The 2nd DSpace Federation User Group meeting has just been announced, to be organized by members of the DSpace development team at Cambridge University. Watch this space (and others) for the forthcoming call for papers and invitation to register.
Roy Tennant's latest Library Journal column critiques Google's digitization initiative and provides links some useful references, such as Stanford staffer Elizabeth Edwards' blog entry on that library's relationship with Google.
This issue features articles about the Tundra Times Newspaper Digitization Project and "Building a Globally Distributed Historical Sheet Map Set of Austro-Hungarian Topographic Maps, 1877-1914".
I can't believe I didn't know about Jill Hurst-Wahl's Digitization 101 blog until now -- it's been going since August 2004! Looks excellent....
LOCKSS is making some sample content available for local sites to test their installations. The goals of this demonstration are to show that content mirrored in LOCKSS remains visible after it disappears from the publisher, that access to the content is transparent (i.e., the URL remains the same), and that LOCKSS is format agnostic. More information is available from the LOCKKS website.
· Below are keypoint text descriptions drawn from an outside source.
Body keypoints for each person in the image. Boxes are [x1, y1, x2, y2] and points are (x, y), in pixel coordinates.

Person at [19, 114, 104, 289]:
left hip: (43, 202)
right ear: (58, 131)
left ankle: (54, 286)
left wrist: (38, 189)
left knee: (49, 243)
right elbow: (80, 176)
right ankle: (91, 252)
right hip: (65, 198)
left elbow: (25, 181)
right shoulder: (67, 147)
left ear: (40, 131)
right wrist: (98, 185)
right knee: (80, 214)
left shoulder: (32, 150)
The Electronic Text Centre at the University of New Brunswick will offer five workshops exploring issues in scholarly communication, from August 2-13, 2005.
Organizers of DRH 2005: Digital Resources for the Humanities, to be held at University of Lancaster, UK, from 4th - 7th September 2005, have issued a call for papers. This year's focus is on "critical evaluation of the use of digital resources in the arts and humanities."
The Fedora Development Team has announced the release of Fedora 2.0. In addition to bug fixes, this release incorporates a numbe of new features, including ingest and export using arbitrary XML formats, a batch modify utility, and improved documentation.
Peter Suber, editor of the SPARC Open Access Newsletter, has assembled a list of techniques aimed at maintainers of open-access scholarly content for facilitating indexing by Google. Many of these techniques will work with databases of digitized content, scholarly or not.
The Library of Congress has added The September 11, 2001, Documentary Project to its American Memory Collection. The Documentary Project includes almost 200 audio and video interviews, 45 graphic items, and 21 written narratives.